Information shown Block Start

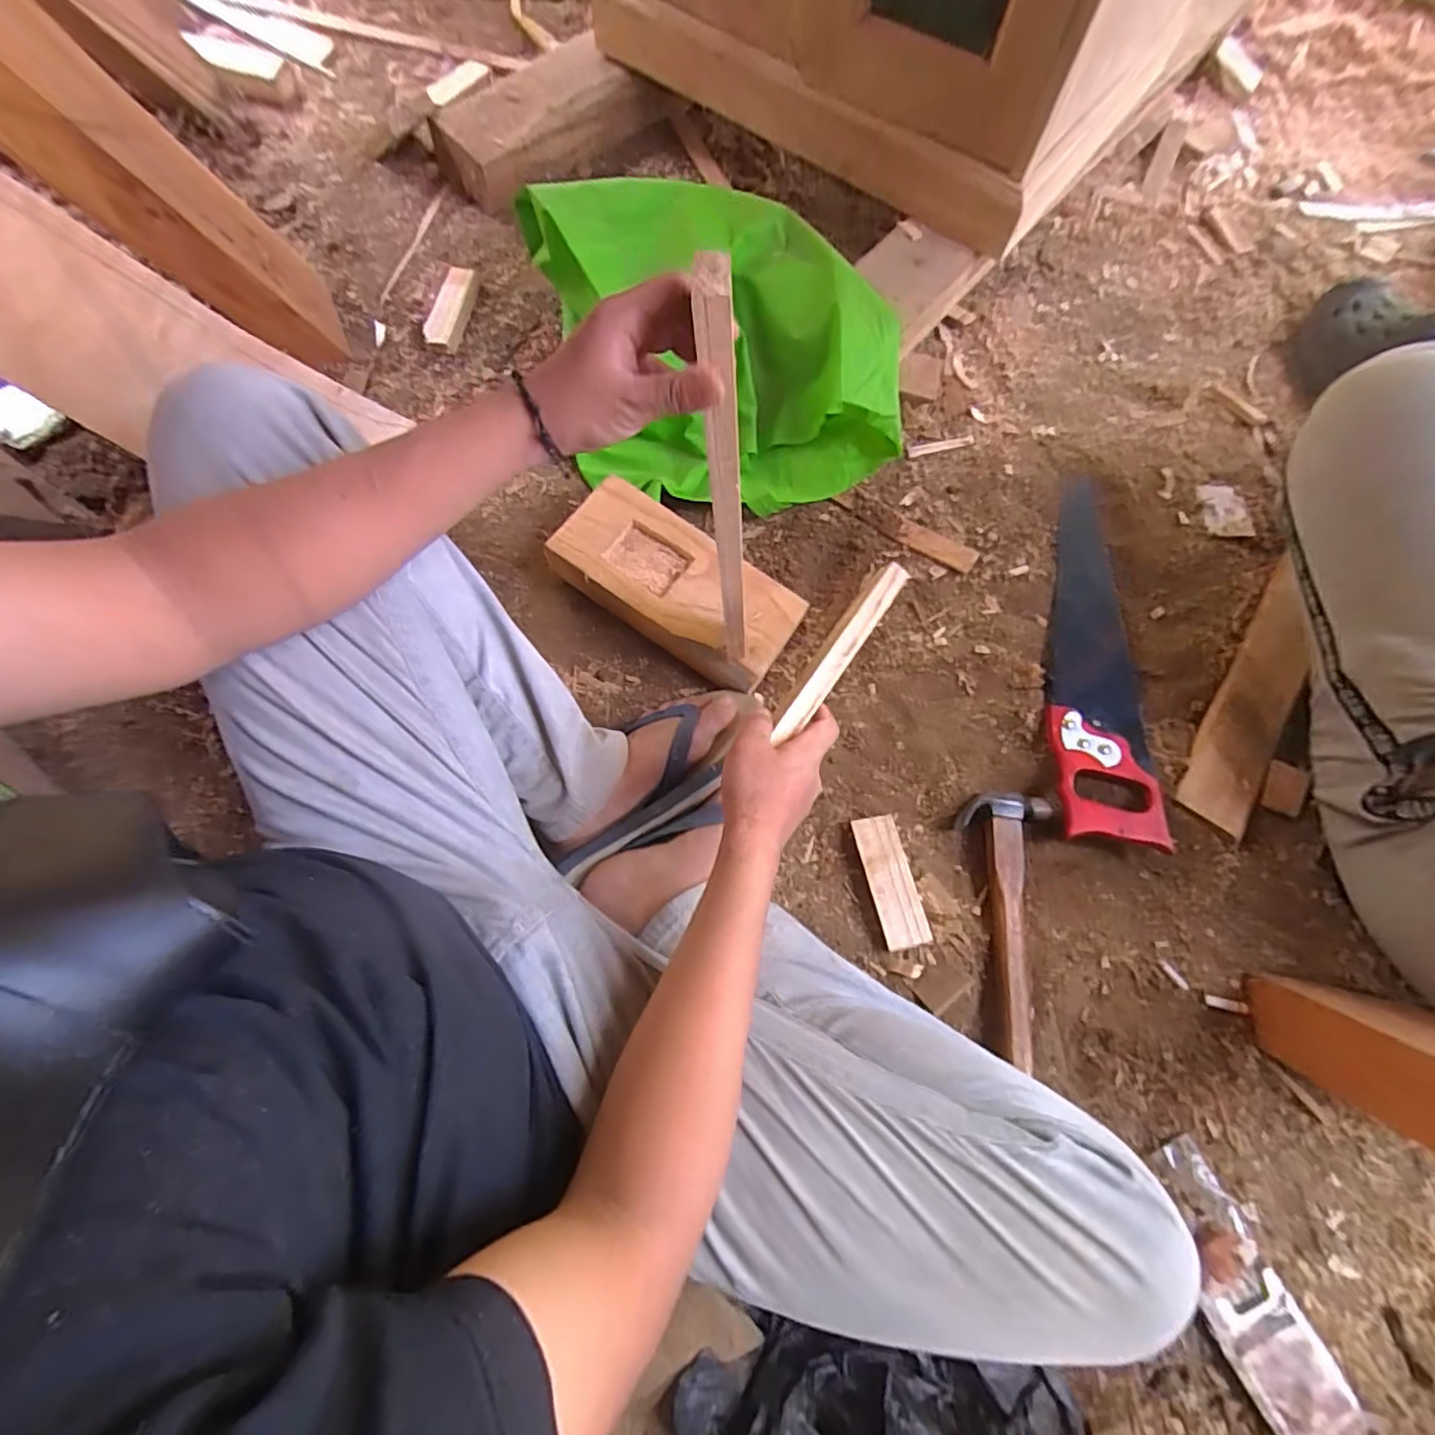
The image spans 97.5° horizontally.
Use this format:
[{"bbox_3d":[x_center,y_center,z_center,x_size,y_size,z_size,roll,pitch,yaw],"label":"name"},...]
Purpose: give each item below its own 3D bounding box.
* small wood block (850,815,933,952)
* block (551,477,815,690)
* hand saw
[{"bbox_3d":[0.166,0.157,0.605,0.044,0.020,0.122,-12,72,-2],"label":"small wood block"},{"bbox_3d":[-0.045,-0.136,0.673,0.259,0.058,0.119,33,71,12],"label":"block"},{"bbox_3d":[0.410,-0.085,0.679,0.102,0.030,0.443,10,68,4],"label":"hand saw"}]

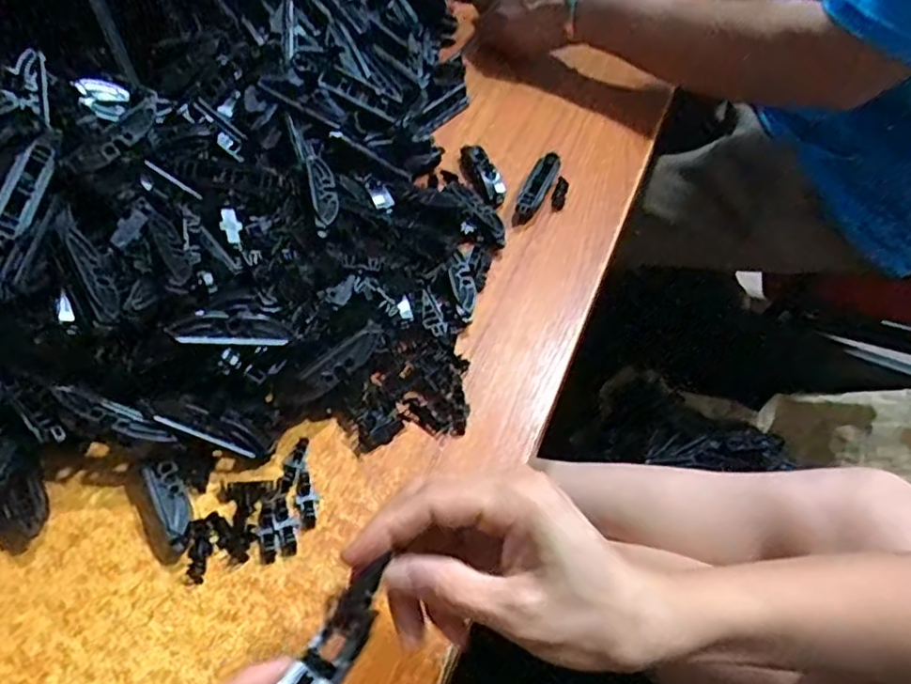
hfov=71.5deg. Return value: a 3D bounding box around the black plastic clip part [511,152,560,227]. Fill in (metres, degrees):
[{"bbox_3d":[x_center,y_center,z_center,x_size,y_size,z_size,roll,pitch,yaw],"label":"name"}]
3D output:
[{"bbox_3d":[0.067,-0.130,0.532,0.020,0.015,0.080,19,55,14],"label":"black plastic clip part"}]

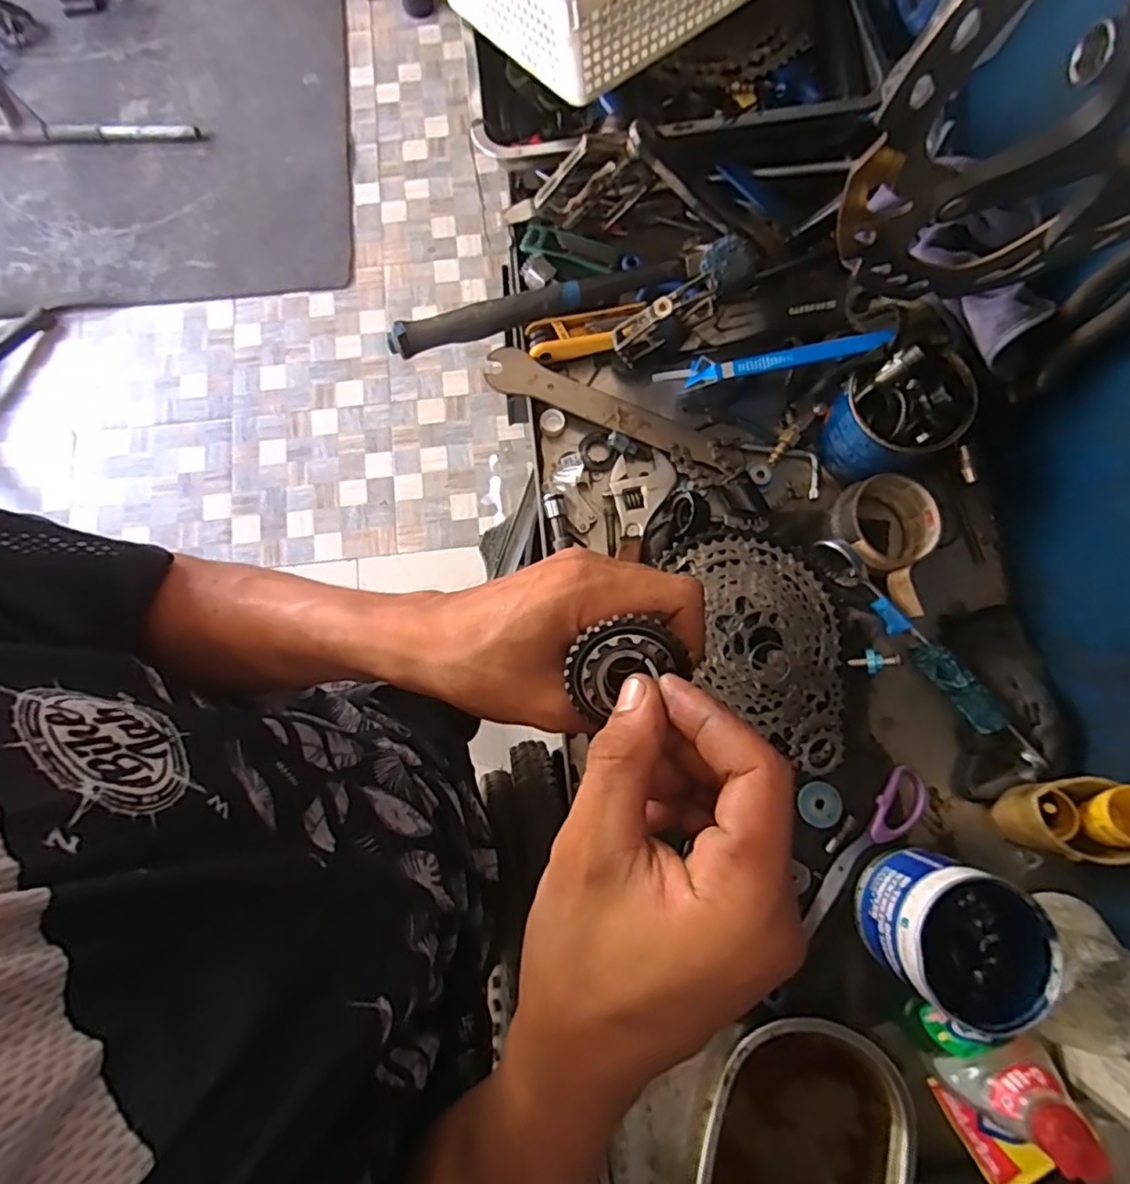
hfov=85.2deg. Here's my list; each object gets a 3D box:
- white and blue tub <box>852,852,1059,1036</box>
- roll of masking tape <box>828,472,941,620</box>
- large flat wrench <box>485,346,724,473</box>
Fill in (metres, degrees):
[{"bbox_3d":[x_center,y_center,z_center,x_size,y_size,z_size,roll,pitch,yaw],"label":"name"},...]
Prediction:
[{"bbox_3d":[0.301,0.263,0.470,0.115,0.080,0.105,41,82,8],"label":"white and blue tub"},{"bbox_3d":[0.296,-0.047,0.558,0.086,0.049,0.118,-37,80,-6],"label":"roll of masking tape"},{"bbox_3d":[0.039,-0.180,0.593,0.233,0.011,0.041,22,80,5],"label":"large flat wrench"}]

Information shown Block End

Nothing but a number belongs in the answer, namely how many lines above include "Fill".

▸ **Result**
2